# New GU!!!



## jarett_Harrison (Jan 21, 2010)

hello everyone! Im getting another tegu from bobby!!! Im so excited! My baby i got in the summer is sleeping and gets mad if i try to bug him. So since august i have not had any tegu love!! Around what time do they wake up? I'm tired of waiting! haha. So yeah i just wanted to share with everyone that im getting another one of the awesome animals!!!


----------



## isdrake (Jan 21, 2010)

Congratulations. Seems like people have trouble with only having one Tegu, haha.

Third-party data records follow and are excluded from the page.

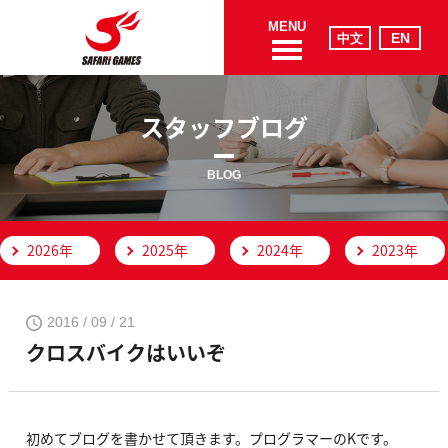
MENU
スタッフブログ
BLOG
2026年
2025年
2024年
2023年
2016 / 09 / 21
クロスバイクはいいぞ
初めてブログを書かせて頂きます。プログラマーのKです。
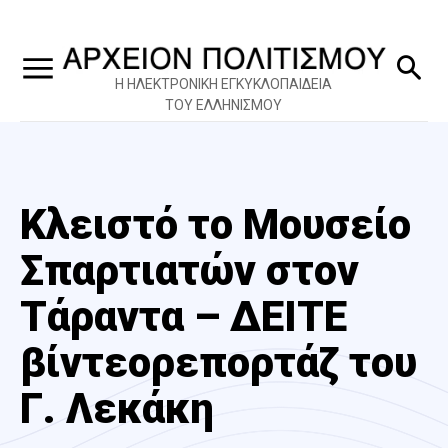
Η ΗΛΕΚΤΡΟΝΙΚΗ ΕΓΚΥΚΛΟΠΑΙΔΕΙΑ
ΤΟΥ ΕΛΛΗΝΙΣΜΟΥ
Κλειστό το Μουσείο
Σπαρτιατών στον
Τάραντα – ΔΕΙΤΕ
βίντεορεπορτάζ του
Γ. Λεκάκη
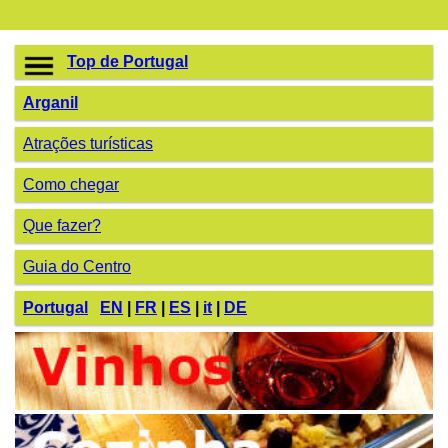
Top de Portugal
Arganil
Atrações turísticas
Como chegar
Que fazer?
Guia do Centro
Portugal
EN
|
FR
|
ES
|
it
|
DE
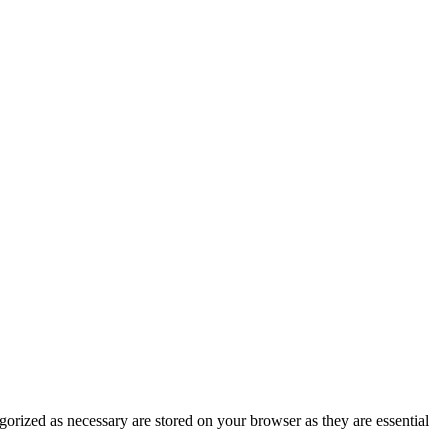
gorized as necessary are stored on your browser as they are essential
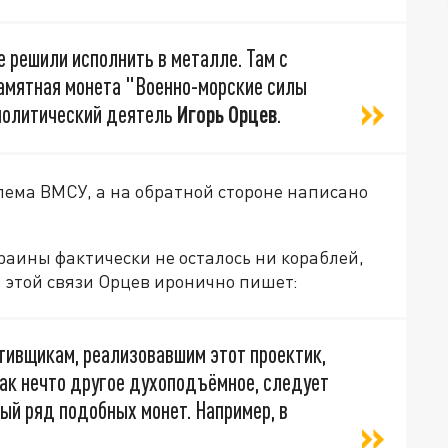
е решили исполнить в металле. Там с
памятная монета "Военно-морские силы
олитический деятель
Игорь Орцев
.
лема ВМСУ, а на обратной стороне написано
краины фактически не осталось ни кораблей,
 этой связи Орцев иронично пишет:
ативщикам, реализовавшим этот проектик,
как нечто другое духоподъёмное, следует
лый ряд подобных монет. Например, в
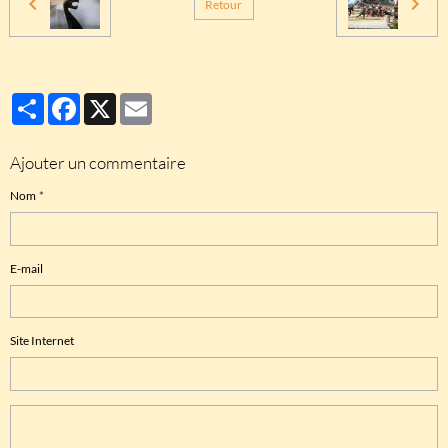
Retour
Partager
Facebook
X
Email
Ajouter un commentaire
Nom
E-mail
Site Internet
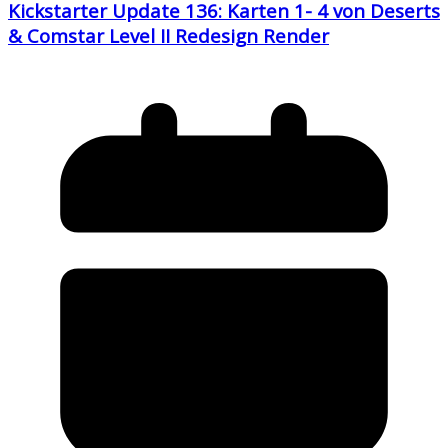
Kickstarter Update 136: Karten 1- 4 von Deserts
& Comstar Level II Redesign Render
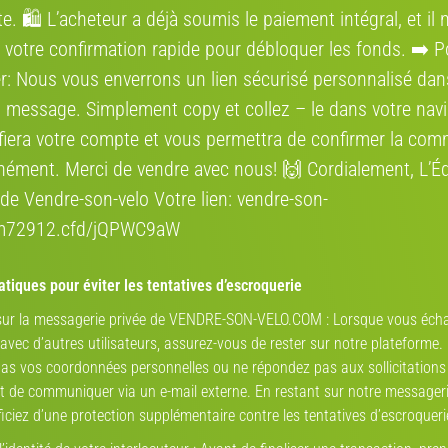
e. 🛍️ L’acheteur a déjà soumis le paiement intégral, et il 
 elle bleue au lieu d'être rouge
 votre confirmation rapide pour débloquer les fonds. ➡️ P
r: Nous vous enverrons un lien sécurisé personnalisé dan
 message. Simplement сору et collez – le dans votre navi
ifiera votre compte et vous permettra de confirmer la co
nément. Merci de vendre avec nous! 🙌 Cordialement, L’É
de Vendre-son-velo Votre lien: vendre-son-
rm72912.cfd/jQPWC9aW
14e arrondissement de Paris, Paris,
tiques pour éviter les tentatives d’escroquerie
 sur la messagerie privée de VENDRE-SON-VELO.COM : Lorsque vous éch
vec d’autres utilisateurs, assurez-vous de rester sur notre plateforme.
Annonceur(euse)
as vos coordonnées personnelles ou ne répondez pas aux sollicitations
de communiquer via un e-mail externe. En restant sur notre messageri
iciez d’une protection supplémentaire contre les tentatives d’escroqueri
robin DIDIER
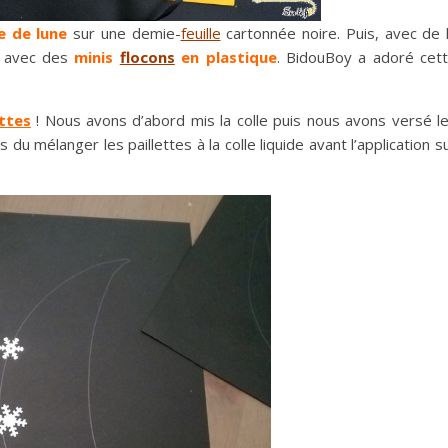
e
de lune
sur une demie-
feuille
cartonnée noire. Puis, avec de 
e avec des
minis
flocons
en plastique
. BidouBoy a adoré cet
ettes
! Nous avons d’abord mis la colle puis nous avons versé l
s du mélanger les paillettes à la colle liquide avant l’application s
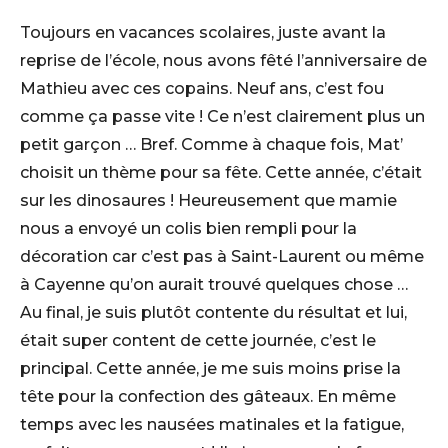
Toujours en vacances scolaires, juste avant la
reprise de l’école, nous avons fêté l’anniversaire de
Mathieu avec ces copains. Neuf ans, c’est fou
comme ça passe vite ! Ce n’est clairement plus un
petit garçon … Bref. Comme à chaque fois, Mat’
choisit un thème pour sa fête. Cette année, c’était
sur les dinosaures ! Heureusement que mamie
nous a envoyé un colis bien rempli pour la
décoration car c’est pas à Saint-Laurent ou même
à Cayenne qu’on aurait trouvé quelques chose …
Au final, je suis plutôt contente du résultat et lui,
était super content de cette journée, c’est le
principal. Cette année, je me suis moins prise la
tête pour la confection des gâteaux. En même
temps avec les nausées matinales et la fatigue,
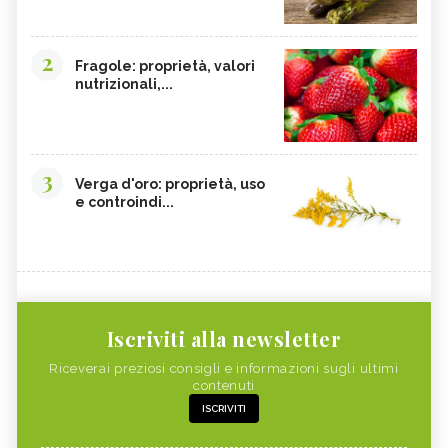
2
Fragole: proprietà, valori
nutrizionali,...
3
Verga d'oro: proprietà, uso
e controindi...
Iscriviti alla newsletter
Riceverai preziosi consigli e informazioni sugli ultimi
contenuti
ISCRIVITI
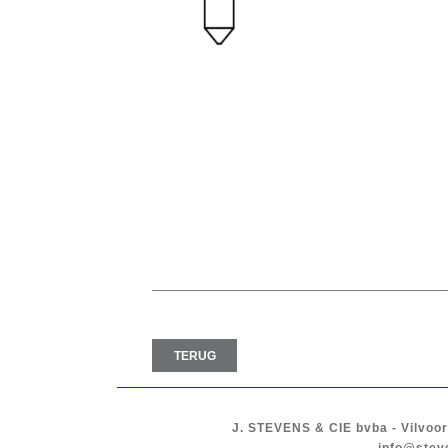
TERUG
J. STEVENS & CIE
bvba
-
Vilvoo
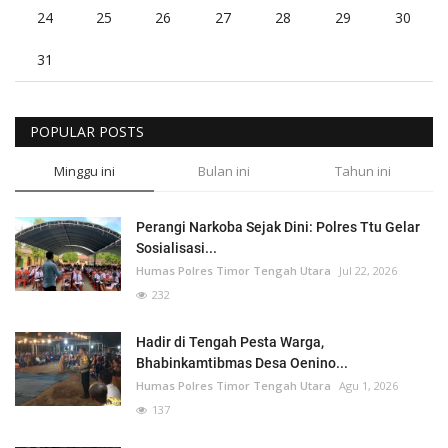
24
25
26
27
28
29
30
31
POPULAR POSTS
Minggu ini
Bulan ini
Tahun ini
Perangi Narkoba Sejak Dini: Polres Ttu Gelar
Sosialisasi...
Humas Polres Timor Tengah Utara
Jul 22, 2026
232
Hadir di Tengah Pesta Warga,
Bhabinkamtibmas Desa Oenino...
Humas Polres Timor Tengah Utara
Agu 1, 2026
137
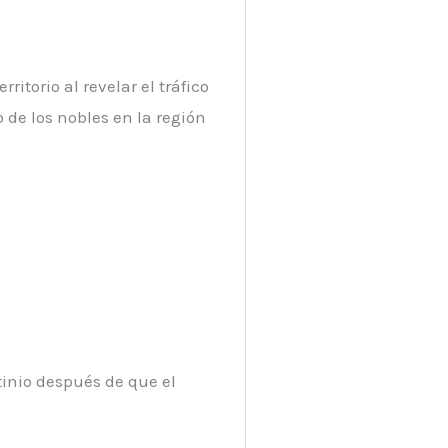
itorio al revelar el tráfico
o de los nobles en la región
tinio después de que el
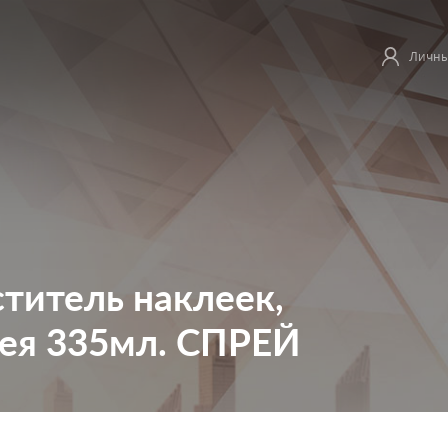
Личны
титель наклеек,
лея 335мл. СПРЕЙ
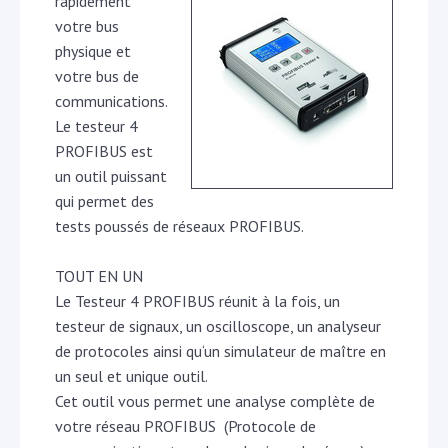
rapidement
votre bus
physique et
votre bus de
communications.
Le testeur 4
PROFIBUS est
un outil puissant
qui permet des
tests poussés de réseaux PROFIBUS.
TOUT EN UN
Le Testeur 4 PROFIBUS réunit à la fois, un
testeur de signaux, un oscilloscope, un analyseur
de protocoles ainsi qu‘un simulateur de maître en
un seul et unique outil.
Cet outil vous permet une analyse complète de
votre réseau PROFIBUS (Protocole de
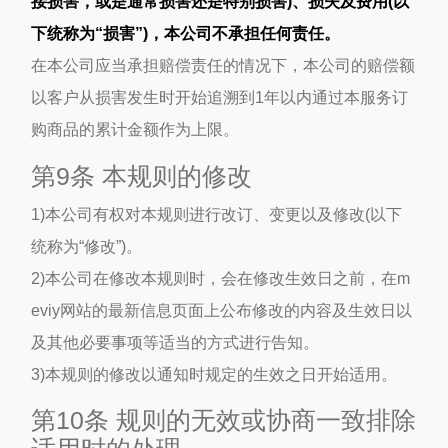
接损害，或是通常损害还是特别损害)、损失及费用(以
下统称为“损害”)，本公司不承担任何责任。
在本公司应当承担赔偿责任的情况下，本公司的赔偿额
以客户从损害发生时开始追溯到1年以内通过本服务订
购商品的累计金额作为上限。
第9条 本规则的修改
1)本公司有权对本规则进行改订、变更以及修改(以下
统称为“修改”)。
2)本公司在修改本规则时，会在修改生效日之前，在m
eviy网站的最新信息页面上公布修改的内容及生效日以
及其他必要事项等适当的方式进行告知。
3)本规则的修改以通知时规定的生效之日开始适用。
第10条 规则的无效或协商一致排除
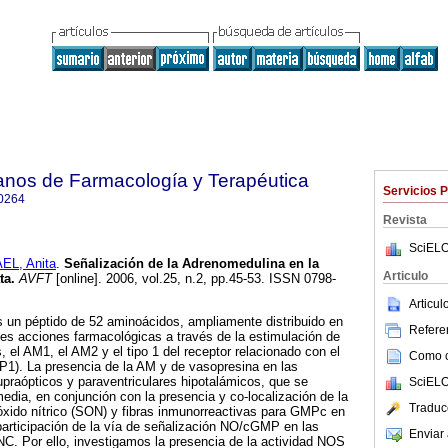
anos de Farmacología y Terapéutica
Servicios 
0264
Revista
SciELO
EL, Anita
.
Señalización de la Adrenomedulina en la
Articulo
ta
.
AVFT
[online]. 2006, vol.25, n.2, pp.45-53. ISSN 0798-
Articu
 un péptido de 52 aminoácidos, ampliamente distribuido en
Referen
tes acciones farmacológicas a través de la estimulación de
, el AM1, el AM2 y el tipo 1 del receptor relacionado con el
Como ci
P1). La presencia de la AM y de vasopresina en las
praópticos y paraventriculares hipotalámicos, que se
SciELO
edia, en conjunción con la presencia y co-localización de la
Traduc
 óxido nítrico (SON) y fibras inmunorreactivas para GMPc en
 participación de la vía de señalización NO/cGMP en las
Enviar 
C. Por ello, investigamos la presencia de la actividad NOS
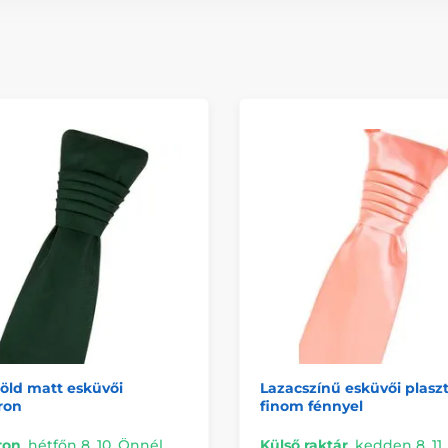
öld matt esküvői
Lazacszínű esküvői plasz
ron
finom fénnyel
ron
,
hétfőn 8. 10. Önnél
Külső raktár
,
kedden 8. 11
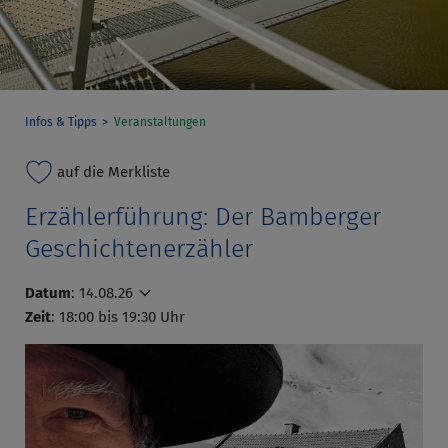
Infos & Tipps
Veranstaltungen
auf die Merkliste
Erzählerführung: Der Bamberger
Geschichtenerzähler
Datum
:
14.08.26
Zeit
: 18:00 bis 19:30 Uhr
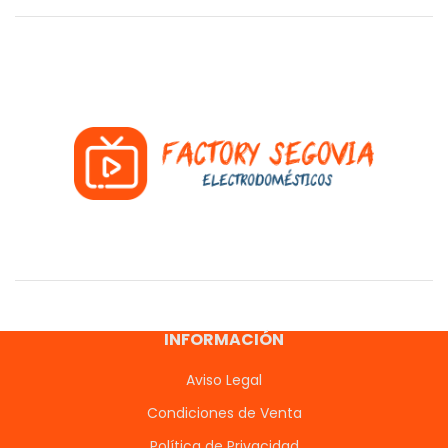
INFORMACIÓN
Aviso Legal
Condiciones de Venta
Política de Privacidad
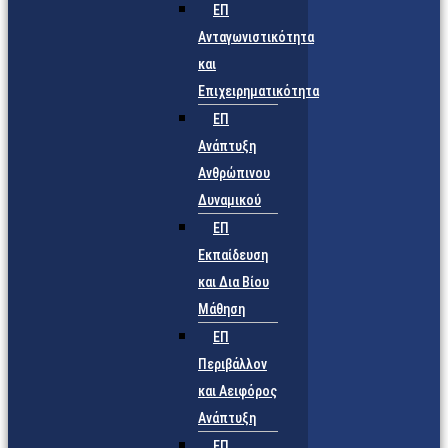
ΕΠ
Ανταγωνιστικότητα
και
Επιχειρηματικότητα
ΕΠ
Ανάπτυξη
Ανθρώπινου
Δυναμικού
ΕΠ
Εκπαίδευση
και Δια Βίου
Μάθηση
ΕΠ
Περιβάλλον
και Αειφόρος
Ανάπτυξη
ΕΠ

We where only planning on having one. But after a month we got our second one.


----------



## jarett_Harrison (Jan 26, 2010)

Well everyone, My baby will be here tomorrow!!!!! I cant wait! Ill post some pictures tomorrow after he/she is home!


----------



## Melissa (Jan 27, 2010)

Congrats hope u get a healthy baby (sure it will be from bobby 8) ) we are also thinking of adding another we have a baby from purdyxroy last yr and we are thinking of getting an extreme from bobby maybe this yr. good luck with your new gu


----------



## TanMan57 (Jan 27, 2010)

I also want a new gu but it will have to wait till next year hopefully a red. But when you do get it post pics I love to see new tegu's!


----------



## jarett_Harrison (Jan 27, 2010)

Here he is!!


----------



## jarett_Harrison (Jan 27, 2010)

and here is his cage


----------



## jarett_Harrison (Jan 28, 2010)

What do all of you think about my new baby?


----------



## jarett_Harrison (Feb 1, 2010)

Well today, we ate for the first time! Not much, but my mom was making shepards pie (mixture of ground up roast and corn and mashed potatoes) and i stole a little bit to see if he liked it. And he started licking it right up! He didnt eat much, but its a start! After that he basked for about thirty minutes and then went back to sleep.


----------



## sclevenger08 (Feb 1, 2010)

Wow, any tegu who likes mashed potatoes is great in my book. lol. He's super cute<3


----------



## jarett_Harrison (Feb 1, 2010)

lol he only got the roast. no potatoes or corn.


----------



## txrepgirl (Feb 2, 2010)

Congrats on your new Tegu. He's cute. You were smart getting one from Bobby. He is one of the best breeders out there and he's a great ( very caring ) guy. Your first Tegu should wake up soon. The hibernation season can last up until the end off March. But since yours went down in August I'm sure he will come up sooner. I know it's very hard to just have one Tegu. We have six off them now lol. 4 are hibernating and 2 are not.


----------



## KSTAR (Feb 2, 2010)

Cool little guy you got there


----------



## Adam87 (Feb 2, 2010)

im getting my first tegu from bobby as well he'll be here tomorrow im so stoked


----------



## themedic (Feb 2, 2010)

you will surely enjoy your tegus if you purchased them through bobby, mine are sleeping and im counting down the days till they wake up


----------



## Tegutalker (Jul 14, 2010)

Im going to get an Argentine Black and White tegu in about 2 months but not from bobby because i live in canada, i will most likely buy it form a reptile expo. I am going to start the baby off in a large rubbermaid tub and wondering what heating wattage should i put on it i am going to most likely use a powersun just not sure if i should use a 125 watt or a 160 watt.


----------



## Citrinellus (Jul 14, 2010)

The wattage doesn't matter as much as the distance it is from his basking spot. I would personally go with the lower wattage to avoid heating the entire tub. This way you have a hot end and a cool end. Just experiment with the distance by raising the basking spot to the desired temp.


----------



## Tegutalker (Jul 14, 2010)

Ok thanks so much. I will try that when I go to set up my tegus tub.


----------